Since we've had intro stats we never make the fundamental blunder of statistics: confusing the sample and the population.
But one level up, the
blunder is sometimes (!) no longer a blunder.
For inference about the mean we often
plug-in the sample standard
deviation where the (unknown) population standard deviation should go.
Strictly, this plug-in is wrong. Practically, it works o. k. if the sample size is large: the t distribution (exact) is almost the same as the z distribution (approximate).
The bootstrap is the most general form of plug-in.
In Efron's nonparametric bootstrap we use a completely
nonparametric estimate of the population distribution: the
distribution (which simply treats the sample as a population).
Now, we cannot generally do much theoretically with such a plug-in estimate, but computer simulation comes to the rescue.
- Any probability distribution we can simulate we can thoroughly understand with sufficient simulation.
- The empirical distribution is trivial to simulate. Samples from it are (re)samples with replacement from the original sample.
Together these two ideas (general plug-in and simulation replacing theory) are tremendously liberating.
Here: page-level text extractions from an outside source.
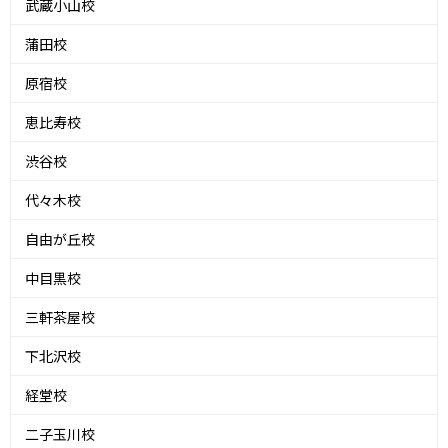
武蔵小山校
蒲田校
原宿校
恵比寿校
渋谷校
代々木校
自由が丘校
中目黒校
三軒茶屋校
下北沢校
経堂校
二子玉川校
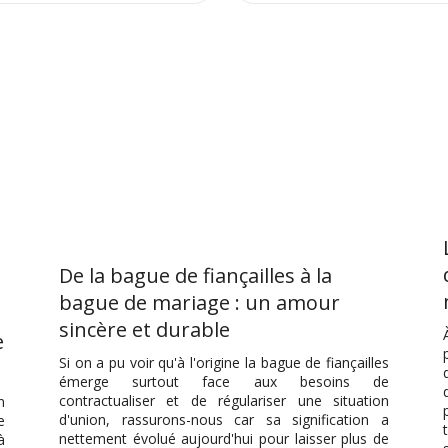
De la bague de fiançailles à la
bague de mariage : un amour
sincère et durable
e
Si on a pu voir qu'à l'origine la bague de fiançailles
émerge surtout face aux besoins de
contractualiser et de régulariser une situation
n
d'union, rassurons-nous car sa signification a
e
nettement évolué aujourd'hui pour laisser plus de
à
They allow us to do statistics in very complicated situations without traditional theoretical understanding (the computer does the theory, we just run the computer).
The bozo view of the bootstrap is that it makes theoretical statistics completely unnecessary. A more sophisticated view remembers the fundamental problem. The bootstrap does not do the Right Thing (plug-in treats the sample as the population). So how wrong is it?
The answer to this question is very tricky and the course will spend weeks answering it. The short answer (sufficient for this web page) is that sometimes the bootstrap works, and sometimes it doesn't. When a naive bootstrap doesn't work, some modification may.
Despite the shortness of this section, we will spend about half the course on the bootstrap.
In linear regression (including multiple linear regression, the subject of Stat 5302) we assume
- The errors are independent, normally distributed, mean zero, same variance.
- The response mean is a linear function of unknown parameters
μi = xi1 β1 + xi2 β2 + … + xip βp
In nonparametric regression we drop one or the other of these assumptions.
If one tries to drop both, there is no structure left to make it
regression problem, at least no structure that has led to any
usable statistical methodology.
If we drop assumption 1 (normal errors) but keep assumption 2 (means linear in the regression coefficients), we get robust regression, procedures robust to departure from normality assumptions.
Since we are not making parametric assumptions about the error distribution, this is nonparametric.
We will just do a few examples of this.
SmoothingIf we keep assumption 1 (normal errors) but drop assumption 2 (means linear in the regression coefficients), we get smoothing, which assumes means are smooth functions of predictor variables
Since we are not making parametric assumptions about the form of the mean function, this is nonparametric.